Resolutions for each New Year are a tradition almost as revered as ball drops and road blocks. The beauty of starting fresh and a new chance with the beginning of a new year is like penning the first words in a new notebook or peeling the plastic off a new phone.
Many of us have several things that we would like to improve for ourselves and our lives, and we make grand resolutions that can put us under enormous pressure. That pressure can becomes a weight that crushes our spirits and resolutions causing us to fail and injure our mental and spirit health.
This year I have several things that I feel could use improving upon, but want to break them into small enough pieces that I don’t feel I can’t get everything accomplished, 2016 IS going to be my year. 2015 was crazy for my family, so there can not be a repeat of that hot mess.
First, I gained a ton of weight- 30 pounds as a byproduct of a hip injury and comfort eating (reason mentioned in just a minute).
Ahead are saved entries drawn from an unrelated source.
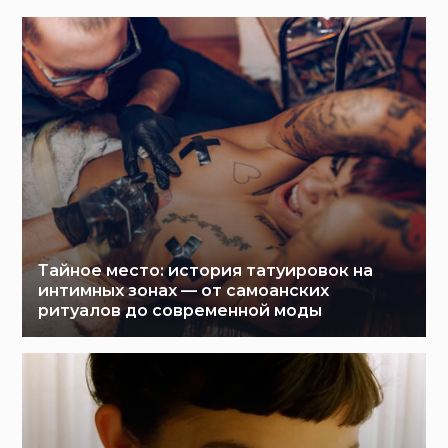
Тайное место: история татуировок на
интимных зонах — от самоанских
ритуалов до современной моды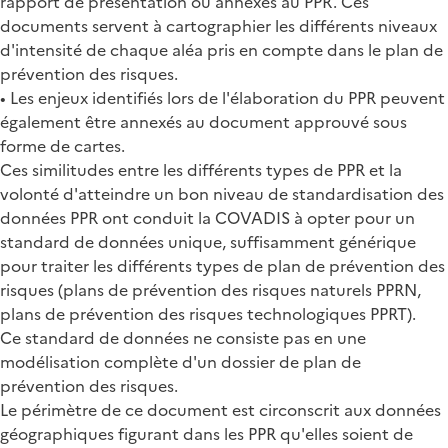
rapport de présentation ou annexés au PPR. Ces
documents servent à cartographier les différents niveaux
d'intensité de chaque aléa pris en compte dans le plan de
prévention des risques.
• Les enjeux identifiés lors de l'élaboration du PPR peuvent
également être annexés au document approuvé sous
forme de cartes.
Ces similitudes entre les différents types de PPR et la
volonté d'atteindre un bon niveau de standardisation des
données PPR ont conduit la COVADIS à opter pour un
standard de données unique, suffisamment générique
pour traiter les différents types de plan de prévention des
risques (plans de prévention des risques naturels PPRN,
plans de prévention des risques technologiques PPRT).
Ce standard de données ne consiste pas en une
modélisation complète d'un dossier de plan de
prévention des risques.
Le périmètre de ce document est circonscrit aux données
géographiques figurant dans les PPR qu'elles soient de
So for 2016 I want to get back to my happy weight- and run one of the Disney half marathons. I spent time in the Baltics (Romania, Bulgaria, Latvia) and want to take my family to see the Black Sea and Carpathian Mountains, so saving enough to get them there in 2017 or 2018 is another goal. I was really crushed that skills and experience fall short to a diploma in the eyes of my dream employer, so a graduate level degree is on my sites as well. The time off my feet and away from home has left my house in less than the “brasso and left-right-left” order I like, so a serious declutter is on order.
I have a lot on my plate, and on top of that I wanted to get back to weekly blog posts (seriously what was I thinking) and pick up a little Spanish to help with my personal marketability but think that if I break things down into smaller monthly and weekly goals. I also am human so I crave support so am inviting anyone who wants to participate to join me.
Instead of looking at a 30 lbs. off by December I want to lose 2 ½ lbs. a month until my pants fit again.
I have still not been released to run, but walking at longer distance and upping my pace as well as doing as much stair work as my hip can handle for stamina can help with not only the weight loss but put me on pace for a half- marathon in the fall.
Taking a family of 5 to Europe, even if we can get a military hop together, within the dates of my husband’s vacation time, plus food and somewhere to sleep is pricey. 20K pricey. 20K in one year broken into months is $1667, and weekly $385 is still a ton of cash, say if you want to eat or pay the mortgage. On a two year plan that is $834 monthly or $193 a week. Making enough cuts in our budget without creating resentment is going to be tough. So we will get back to that part, I crashed and burned by week 12 on the 52 week savings challenge last year and am welcome to any ((legal)) suggestions.
I have already registered and been accepted to a Master’s program (experience, multiple awards, and some sweet letters of recommendation counts somewhere- or maybe it was the VA’s guarantee of 90% of the 13K a semester) but after having recently gone through the process don’t mind sharing.
My cluttered house. There. Are. Not. Words. I have ADD (actually diagnosed by medical professionals) and while in a child that may mean running around in circles or the inability to sit still, for me it means that I crave order and the more out of control my environment is the more my mind races, the less I get accomplished and deeper my moods swing. Instead of trying to tackle the whole mess I plan to break things down into monthly purges, weekly projects, and daily tasks.
I have my work cut out and invite you to join me. Best case we make better us, worst case (for me) you get to watch the whole train wreck play out in words.